Could you rewrite these lines with every "lens line" changed to "calibration line" and everything else kept the same, leaving the pictures out of your answer?

(Beginning of Records provided)

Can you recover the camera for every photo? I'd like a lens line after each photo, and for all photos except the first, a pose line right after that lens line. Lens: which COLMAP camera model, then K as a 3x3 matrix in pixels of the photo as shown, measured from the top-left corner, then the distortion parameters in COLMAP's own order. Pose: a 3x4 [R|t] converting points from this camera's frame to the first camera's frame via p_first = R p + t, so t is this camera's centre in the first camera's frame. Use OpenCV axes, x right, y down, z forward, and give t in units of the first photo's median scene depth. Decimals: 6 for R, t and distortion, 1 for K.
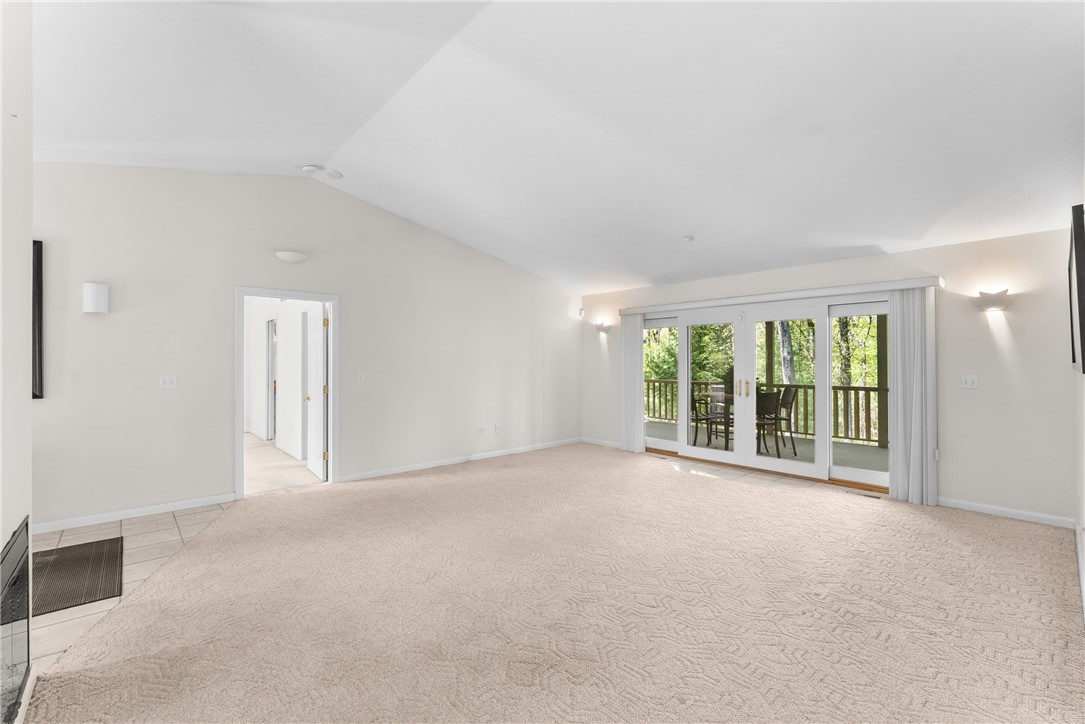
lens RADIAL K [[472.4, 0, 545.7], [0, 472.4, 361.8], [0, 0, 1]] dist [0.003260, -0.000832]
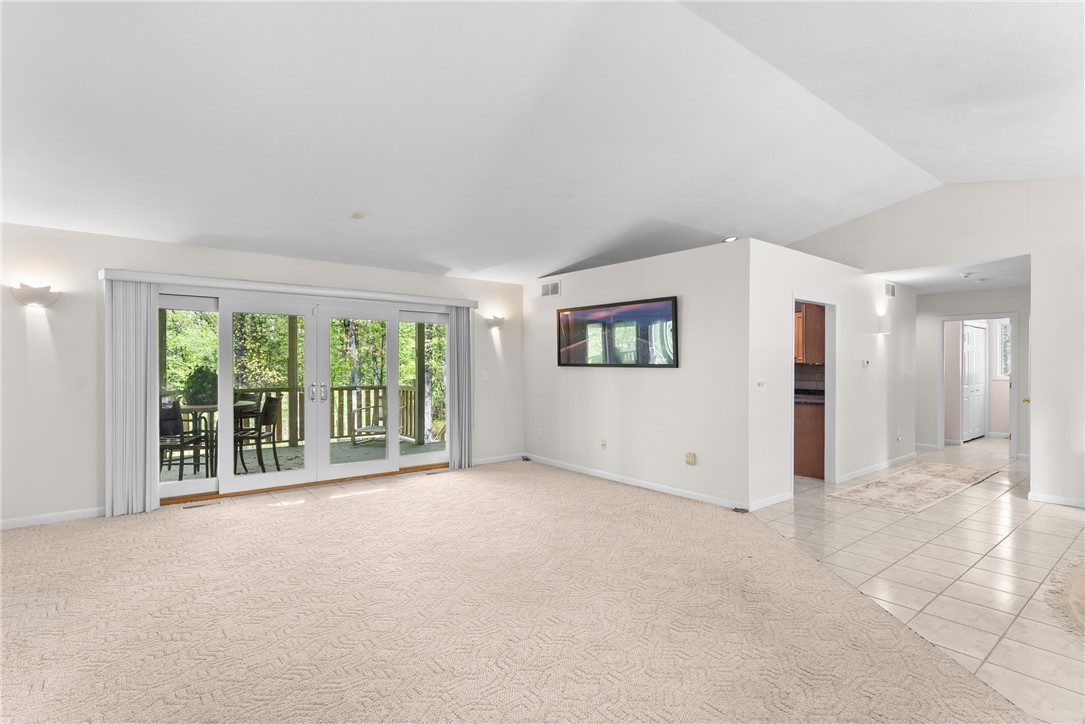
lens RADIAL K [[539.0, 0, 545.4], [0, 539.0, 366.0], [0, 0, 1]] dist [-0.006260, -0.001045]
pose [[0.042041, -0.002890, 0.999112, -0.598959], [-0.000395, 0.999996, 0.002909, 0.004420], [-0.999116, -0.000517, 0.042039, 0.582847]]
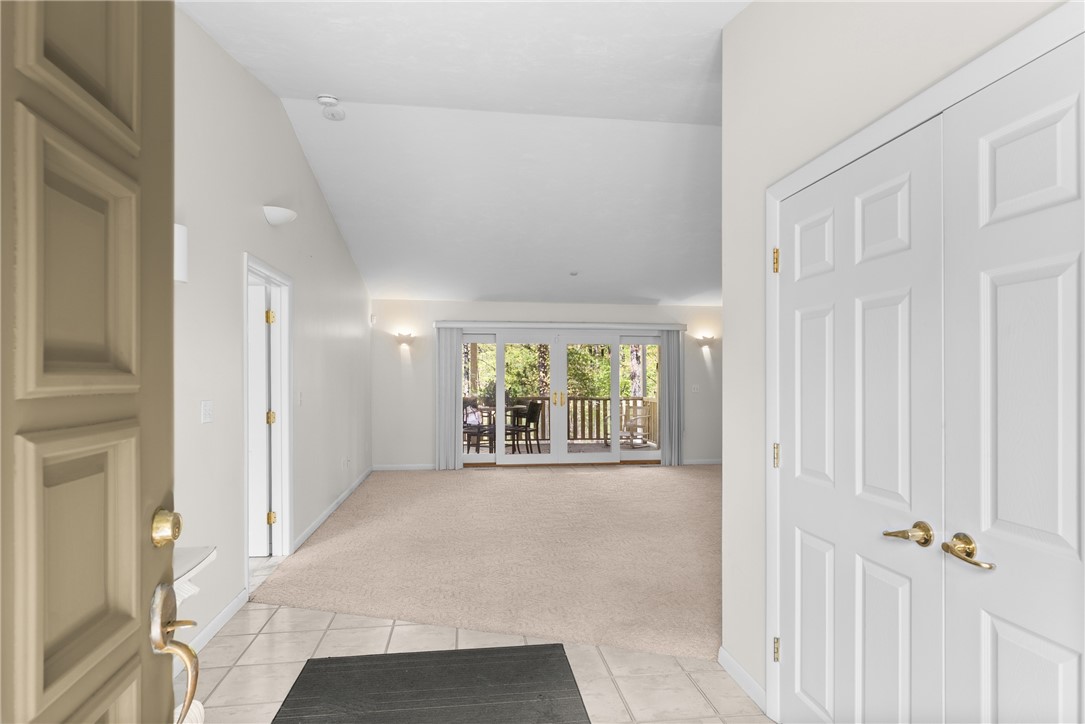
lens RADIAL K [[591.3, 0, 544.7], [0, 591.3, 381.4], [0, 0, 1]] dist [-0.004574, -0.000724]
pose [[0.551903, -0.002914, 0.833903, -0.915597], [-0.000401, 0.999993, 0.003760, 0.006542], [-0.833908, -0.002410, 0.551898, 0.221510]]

(End of Records provided)

**Answer below**:
Can you recover the camera for every photo? I'd like a calibration line after each photo, and for all photos except the first, a pose line right after that calibration line. Lens: which COLMAP camera model, then K as a 3x3 matrix in pixels of the photo as shown, measured from the top-left corner, then the distortion parameters in COLMAP's own order. Pose: a 3x4 [R|t] converting points from this camera's frame to the first camera's frame via p_first = R p + t, so t is this camera's centre in the first camera's frame. Use OpenCV axes, x right, y down, z forward, and give t in units of the first photo's median scene depth. Decimals: 6 for R, t and distortion, 1 for K.
lens RADIAL K [[472.4, 0, 545.7], [0, 472.4, 361.8], [0, 0, 1]] dist [0.003260, -0.000832]
lens RADIAL K [[539.0, 0, 545.4], [0, 539.0, 366.0], [0, 0, 1]] dist [-0.006260, -0.001045]
pose [[0.042041, -0.002890, 0.999112, -0.598959], [-0.000395, 0.999996, 0.002909, 0.004420], [-0.999116, -0.000517, 0.042039, 0.582847]]
lens RADIAL K [[591.3, 0, 544.7], [0, 591.3, 381.4], [0, 0, 1]] dist [-0.004574, -0.000724]
pose [[0.551903, -0.002914, 0.833903, -0.915597], [-0.000401, 0.999993, 0.003760, 0.006542], [-0.833908, -0.002410, 0.551898, 0.221510]]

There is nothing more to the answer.